● TASK ITEM: Word for word, retype the lines from the one containing "middle dip: (209, 110)" to the one containing "pinky pip: (167, 177)" below, keeping both end lines and dropping the pictures.

Dataset entries:

====================

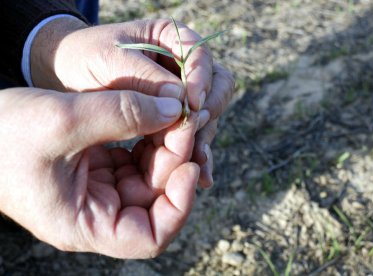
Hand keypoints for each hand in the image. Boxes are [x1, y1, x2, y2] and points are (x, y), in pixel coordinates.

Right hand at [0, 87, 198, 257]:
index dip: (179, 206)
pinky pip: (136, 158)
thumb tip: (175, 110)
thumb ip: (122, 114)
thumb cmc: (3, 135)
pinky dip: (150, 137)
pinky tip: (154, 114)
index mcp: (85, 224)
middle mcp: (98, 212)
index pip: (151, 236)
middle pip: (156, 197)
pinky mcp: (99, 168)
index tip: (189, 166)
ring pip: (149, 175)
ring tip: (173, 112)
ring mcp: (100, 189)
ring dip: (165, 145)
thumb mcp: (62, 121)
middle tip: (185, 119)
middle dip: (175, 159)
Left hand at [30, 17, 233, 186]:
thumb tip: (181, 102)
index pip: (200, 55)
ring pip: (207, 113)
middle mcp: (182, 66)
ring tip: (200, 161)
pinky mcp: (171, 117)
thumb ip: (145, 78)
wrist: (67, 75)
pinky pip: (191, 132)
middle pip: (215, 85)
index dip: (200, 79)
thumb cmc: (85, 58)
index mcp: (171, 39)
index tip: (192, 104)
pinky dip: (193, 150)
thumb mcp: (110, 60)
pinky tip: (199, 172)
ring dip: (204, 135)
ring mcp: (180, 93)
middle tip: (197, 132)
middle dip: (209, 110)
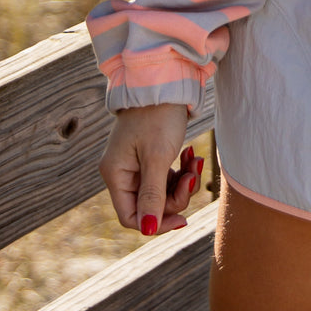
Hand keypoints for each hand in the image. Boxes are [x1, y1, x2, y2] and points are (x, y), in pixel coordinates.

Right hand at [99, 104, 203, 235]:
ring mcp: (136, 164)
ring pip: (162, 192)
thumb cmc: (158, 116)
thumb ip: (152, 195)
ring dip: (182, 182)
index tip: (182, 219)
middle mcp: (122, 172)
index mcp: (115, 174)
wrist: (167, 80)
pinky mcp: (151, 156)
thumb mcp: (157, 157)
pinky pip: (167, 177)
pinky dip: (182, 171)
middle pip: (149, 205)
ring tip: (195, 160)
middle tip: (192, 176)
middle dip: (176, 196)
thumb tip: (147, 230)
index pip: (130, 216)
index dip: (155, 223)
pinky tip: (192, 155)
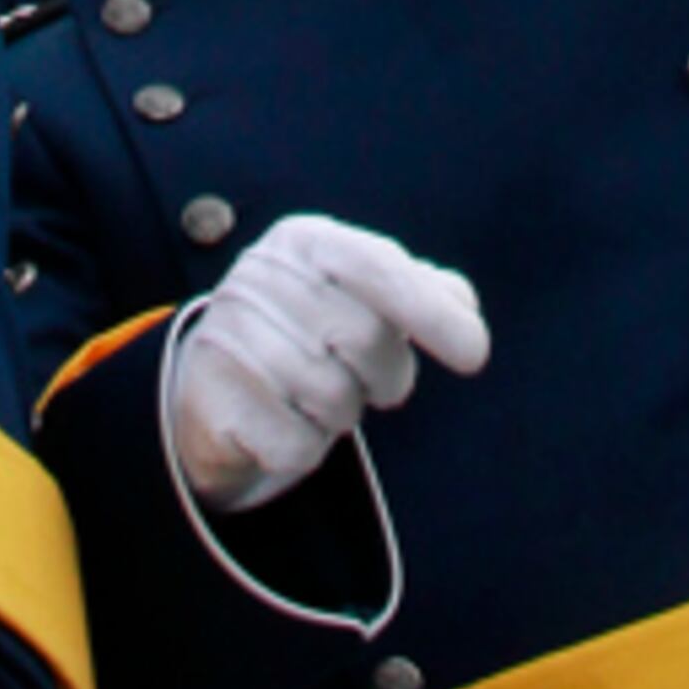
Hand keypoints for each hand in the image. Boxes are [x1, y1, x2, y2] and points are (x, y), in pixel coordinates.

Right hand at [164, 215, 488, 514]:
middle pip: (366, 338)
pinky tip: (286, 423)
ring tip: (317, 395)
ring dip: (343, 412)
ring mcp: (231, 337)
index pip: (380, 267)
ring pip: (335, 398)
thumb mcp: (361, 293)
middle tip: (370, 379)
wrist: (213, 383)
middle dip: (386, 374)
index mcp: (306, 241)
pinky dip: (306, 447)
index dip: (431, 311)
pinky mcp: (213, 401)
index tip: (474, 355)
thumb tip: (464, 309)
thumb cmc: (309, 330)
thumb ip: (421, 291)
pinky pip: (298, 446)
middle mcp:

====================

● RESULT OF THIS EXERCISE:
middle dip: (209, 110)
Hand keypoints for each hand in the image. Boxes are [x1, y1, x2, y2] and points are (x, y), in pixel coordinates.

Right hand at [99, 104, 203, 235]:
ring mcp: (136, 164)
ring pip: (162, 192)
thumb cmc: (158, 116)
thumb ip: (152, 195)
ring dip: (182, 182)
index tip: (182, 219)
middle mcp: (122, 172)
index mcp: (115, 174)
wrist: (167, 80)
pinky mcp: (151, 156)
thumb mcp: (157, 157)
pinky pip: (167, 177)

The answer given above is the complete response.